La contestation populaire prend de l’ampleur dans la Confédération, second pays – après la Corée du Sud – à adopter cette technologie. Berne a fait un premier pas en direction des opposants en reportant indéfiniment ses directives en attendant de mieux mesurer les effets réels de la 5G .

Lors d’une manifestation contre la 5G, devant le Parlement suisse, à Berne, en septembre 2019. FABRICE COFFRINI / AFP

C’est le paradoxe du déploiement de la 5G en Suisse. La Confédération, habituellement raillée pour sa lenteur et son caractère rétif au changement, fait aujourd’hui les frais de sa hâte à installer cette nouvelle technologie sur l’ensemble de son territoire, sans avoir saisi l’enjeu citoyen derrière cette révolution numérique.

Résultat, un an après avoir accordé les premières licences d’exploitation, le déploiement de la 5G se heurte à une opposition politique, à coups de moratoires pour bloquer les nouvelles installations d’antennes et une forte mobilisation citoyenne. Après des mois à faire la sourde oreille, Berne a fait un premier pas en direction des opposants, samedi 15 février. La Confédération a décidé de reporter indéfiniment ses directives en attendant de mieux mesurer les effets réels de la 5G et de conserver les valeurs limites actuelles qui ne permettent pas de déployer ce nouveau standard mobile à sa pleine capacité.

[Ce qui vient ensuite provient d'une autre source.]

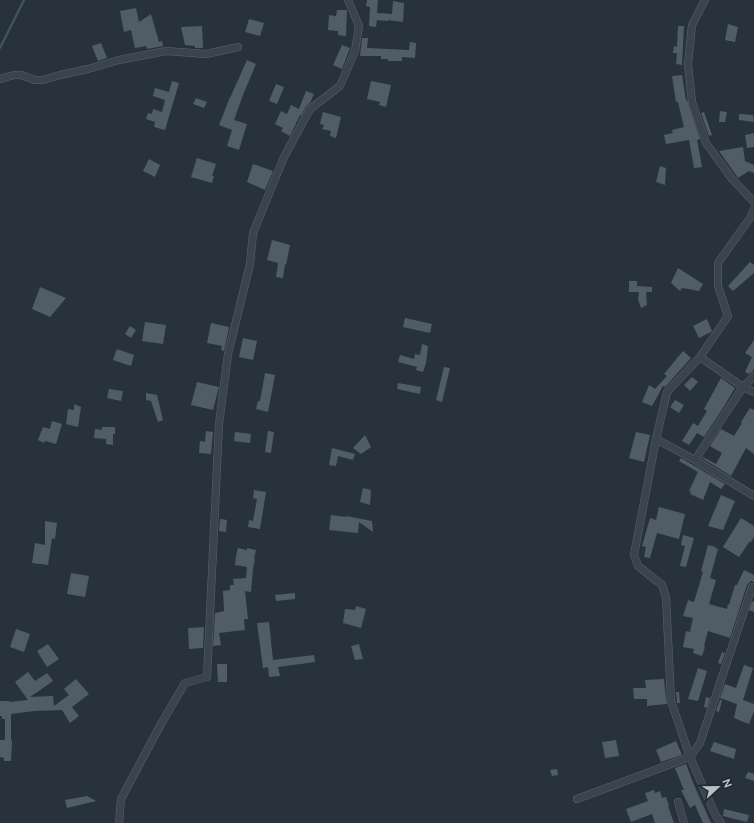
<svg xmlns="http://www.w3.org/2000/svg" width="754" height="823" font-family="Figtree,sans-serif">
	<rect width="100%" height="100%" fill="#28323c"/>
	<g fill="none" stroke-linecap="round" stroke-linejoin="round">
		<path stroke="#405163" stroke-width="2.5" d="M0 48 24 0"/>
	</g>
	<g fill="#505d67">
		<path d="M367 0H378L377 13 392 14 393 1 404 3 403 22 388 20V21L377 20 376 27 369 26 370 7 366 6Z"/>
		<path d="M136 8 139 22 151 14 159 42 162 41 163 46 147 49 146 46 135 48 131 30 124 32 120 11Z"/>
		<path d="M337 10H347L346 36 338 35V31L328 30 329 15 336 16Z"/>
		<path d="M249 19 264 23 260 36 245 32Z"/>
		<path d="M728 24 738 27 735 42 725 40Z"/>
		<path d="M202 26 203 48H195V46L185 45 181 27Z"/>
		<path d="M678 26H684L682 65 676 64 677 53H673L674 46 677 47Z"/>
		<path d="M362 38H368L367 48 409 50 410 42 416 43 415 58 402 57V61H388V59H381V56H360Z"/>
		<path d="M101 43 107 58 98 61 92 46Z"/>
		<path d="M342 45 350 48 342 69 333 65Z"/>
		<path d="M247 60 256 64 243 95 234 120 247 124 239 150 227 146 232 130 219 125 230 97V98Z"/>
		<path d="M682 75 686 100H687L700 139 697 140 702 167 694 168 689 140 666 144 664 135 673 133 672 130 684 127 678 102H676L672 76Z"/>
		<path d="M172 81 179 83 165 130 154 127 155 122 146 119 148 113 152 114 153 109 162 112 165 100 153 96 155 88 169 92Z"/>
		<path d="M371 81 391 85 386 107 379 105 380 102 367 99Z"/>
		<path d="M276 84 284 87 277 104 269 101Z"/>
		<path d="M306 91 314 94 310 103 306 106 301 116 300 115 290 136 281 131 283 128 275 124 281 111 287 114 291 105 299 109Z"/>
		<path d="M196 98 207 102 204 108 193 104Z"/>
		<path d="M720 111 727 112 725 122H719Z"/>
		<path d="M323 112 341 117 336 138 330 136 331 131 322 129 324 125 320 124Z"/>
		<path d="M704 112 712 135 709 136 701 113Z"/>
		<path d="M739 114 753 115 754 122 739 120Z"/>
		<path d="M754 133V147L747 148 745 135Z"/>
		<path d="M743 147 745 161 754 165V173L749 171 738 178 719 151Z"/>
		<path d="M197 158 216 164 212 176H214L212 183 191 177Z"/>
		<path d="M149 159 160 165 155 177 143 171Z"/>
		<path d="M253 164 273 171 265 190 247 182Z"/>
		<path d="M660 166 666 168 665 185 656 182Z"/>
		<path d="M272 240 290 245 286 265 285 264 283 278 276 277 278 263 267 260Z"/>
		<path d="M750 262 754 265V273L733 291 728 286Z"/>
		<path d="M678 268 703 284 699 291 682 288 680 291 671 283Z"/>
		<path d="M629 281H637V286L652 287V292H646L647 305 641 308 638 299 639 292H629Z"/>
		<path d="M40 287 66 298 50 317 32 309Z"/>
		<path d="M405 318 432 324 430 333 403 327Z"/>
		<path d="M707 319 712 331 711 332 699 338 693 326Z"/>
		<path d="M145 322 166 325 163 344 142 341Z"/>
		<path d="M211 323 229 327 224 351 221 350 222 346 207 343Z"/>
		<path d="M130 326 136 330 131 338 125 334Z"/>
		<path d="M243 338 257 341 253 360 239 357Z"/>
		<path d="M754 340V369L753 371 749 374 745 372 752 357 745 353Z"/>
		<path d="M422 344 428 346 426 363 423 372 416 370 417 367 398 362 400 355 414 359 415 354 420 355Z"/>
		<path d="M117 349 134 355 131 366 113 360Z"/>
		<path d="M683 351 691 358 665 387 663 386 652 406 642 402 649 385 655 389 667 376 664 374Z"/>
		<path d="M444 367 450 368 442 402 436 400Z"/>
		<path d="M265 373 275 375 268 412 256 409 258 401H260Z"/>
		<path d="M692 377 698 382 690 391 684 385Z"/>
		<path d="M721 378 735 388 723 408 704 437 697 433 689 445 682 441 693 423 698 426 707 411 704 409Z"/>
		<path d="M197 382 219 387 213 410 191 405Z"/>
		<path d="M398 383 421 387 420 394 397 389Z"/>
		<path d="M109 389 123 391 121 401 107 398Z"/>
		<path d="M146 393 157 395 163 420 158 422 151 401 146 400Z"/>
		<path d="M675 400 684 405 679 413 670 407Z"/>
		<path d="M74 404 81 407 78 427 66 424 68 409 74 410Z"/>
		<path d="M750 408 754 410V454L746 448 731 476 702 458 703 457 716 464 722 453 710 446 721 429 734 436 742 423 741 422Z"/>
		<path d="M52 421 62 424 56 444 45 441 44 443 38 440 43 427 50 429Z"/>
		<path d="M102 427H115V434H113V445L106 444V439L94 438 95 429 102 430Z"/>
		<path d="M206 431 213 432 211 454 199 453 200 441 205 442Z"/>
		<path d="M268 431 274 432 271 453 265 452Z"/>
		<path d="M235 432 251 434 250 443 234 441Z"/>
		<path d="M636 432 650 435 644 462 629 458Z"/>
		<path d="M365 435 371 447 361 454 353 448Z"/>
		<path d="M332 448 355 454 353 460 338 456 336 466 329 465Z"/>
		<path d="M681 458 725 484 721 489 710 482 703 500 690 494 691 492 689 491 698 472 679 461Z"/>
		<path d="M363 488 371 490 370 505 360 502Z"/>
		<path d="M254 490 266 492 260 529 248 527 249 520 253 521 257 499 253 498Z"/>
		<path d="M721 495 735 501 723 530 708 526Z"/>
		<path d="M659 507 685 514 679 539 657 533 650 558 644 557 646 547 642 546 650 518 656 520Z"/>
		<path d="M331 515 346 517V516L372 521 373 532 359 522 358 533 329 530Z"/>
		<path d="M741 518 754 526V537L751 542 750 541 739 557 723 547Z"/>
		<path d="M220 519 227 520 226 532 219 531Z"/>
		<path d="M45 521 57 523 55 539 52 538 48 565 32 563 35 543 45 545Z"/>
		<path d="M683 535 694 538 686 567 680 566 685 546 681 545Z"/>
		<path d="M708 545 716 547 715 548 718 549 710 578 716 580 709 604 727 609 728 604 729 605 735 585H737L744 570 754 575V582L751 581 747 585 730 638 708 631 704 646 705 647 702 656 693 653 694 649 683 647 686 631 690 632 693 618 683 616 688 600 694 602 703 572 701 571Z"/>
		<path d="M238 548 247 550V548L256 550 254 559H255L253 568 251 592 245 591 248 619H244L245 630 219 633 221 645 213 646 215 613 224 611 223 591 230 590V585H234L233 579 246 578 247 567 235 565 236 556Z"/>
		<path d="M71 573 89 576 85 597 67 594Z"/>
		<path d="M295 593V599L276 601 275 595Z"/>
		<path d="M752 601 754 602V612L749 610Z"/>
		<path d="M356 606 366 609 361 628 343 623 345 609 355 610Z"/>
		<path d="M269 622 273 660 314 655 315 662 278 667 280 676 269 677 268 667 263 668 257 623Z"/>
		<path d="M204 627 203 648 189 649 188 628Z"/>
		<path d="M16 629 30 634 24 652 10 647Z"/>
		<path d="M48 644 59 659 47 667 37 651Z"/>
		<path d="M359 644 363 659 355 660 351 646Z"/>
		<path d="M722 652 725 653 721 664 718 663Z"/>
		<path d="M217 664H227V682H218Z"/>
		<path d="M744 665 753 668 743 700 754 704V711L749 724 734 718 737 704 720 698 725 684 736 688Z"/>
		<path d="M698 668 707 671 698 701 688 699Z"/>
		<path d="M28 672 35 681 47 673 53 681 30 697 53 696 54 706 69 695 64 689 76 679 89 694 72 707 79 716 70 723 62 710 34 711 11 714V719H2V716H0V701H9V702L28 700 15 682Z"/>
		<path d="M664 679 665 690 667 703 666 704 647 706V699H634L633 688H646L645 680Z"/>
		<path d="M676 692H679L680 703H677Z"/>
		<path d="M706 697 710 698 707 708 704 707Z"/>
		<path d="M720 700H722L719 712 716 711Z"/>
		<path d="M5 719H11V740L12 741 11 761H4V758L0 757V740H5Z"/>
		<path d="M616 740 619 756 605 758 602 742Z"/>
		<path d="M676 741 682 755 661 762 656 750Z"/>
		<path d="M714 742 736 749 734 759 710 751Z"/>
		<path d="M686 764 694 785 711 823H703L695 805 690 808 681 790H684L675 768Z"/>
		<path d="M557 769 558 775 552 776 550 770Z"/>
		<path d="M748 772 754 774V781L745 778Z"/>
		<path d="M654 790 655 793 660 791 662 798 666 797 669 806H668L674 823H655L652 814 631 822 626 809 648 801 645 793Z"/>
		<path d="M87 796 96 801 67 808 65 800Z"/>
		<path d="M724 809 749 815 747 822 723 816Z"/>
	</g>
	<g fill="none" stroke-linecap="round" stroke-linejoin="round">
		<defs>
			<g id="street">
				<path d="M705 0 692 25 688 64 692 102 706 143 732 179 754 202"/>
				<path d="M0 79 14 75H21L35 80H43L60 75 88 69 119 60 166 51 206 54 238 47"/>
				<path d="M700 357 743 387 754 392"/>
				<path d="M656 439 695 460 754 496"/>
				<path d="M695 460 743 387 754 376"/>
				<path d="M577 799 690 757 700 743 752 587"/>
				<path d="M678 802 684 823"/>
				<path d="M119 823 121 799 161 724 185 683 207 677 219 424 228 354 250 264 253 233 284 157 310 109 340 86 355 51 359 26 348 0"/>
				<path d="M721 823 715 814 690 757 671 701 666 597 662 585 638 566 634 555 656 439 667 392 700 357 728 316 718 286V263L750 218 754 209"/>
			</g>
		</defs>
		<use href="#street" stroke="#59626a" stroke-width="8"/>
		<use href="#street" stroke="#3b444c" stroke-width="7"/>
	</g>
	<g transform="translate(718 787) rotate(68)" stroke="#202932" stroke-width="3" paint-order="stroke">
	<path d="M0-3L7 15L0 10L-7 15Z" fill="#b7bfc7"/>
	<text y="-6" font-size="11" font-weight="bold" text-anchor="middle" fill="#b7bfc7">N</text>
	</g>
</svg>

Tout avait pourtant bien commencé. La Suisse devait être le premier pays occidental à développer cette technologie révolutionnaire, censée améliorer la rapidité et réduire les temps de latence pour mieux développer les objets connectés, de la voiture autonome au réfrigérateur intelligent.

En moins de deux mois, les fréquences, mises aux enchères pour 380 millions de francs suisses (357 millions d’euros), avaient été attribuées aux trois opérateurs de téléphonie mobile Swisscom, Sunrise et Salt. Le 17 avril 2019, les premières antennes étaient déployées, et les opérateurs promettaient que 90 % du territoire suisse serait couvert, dès décembre 2019.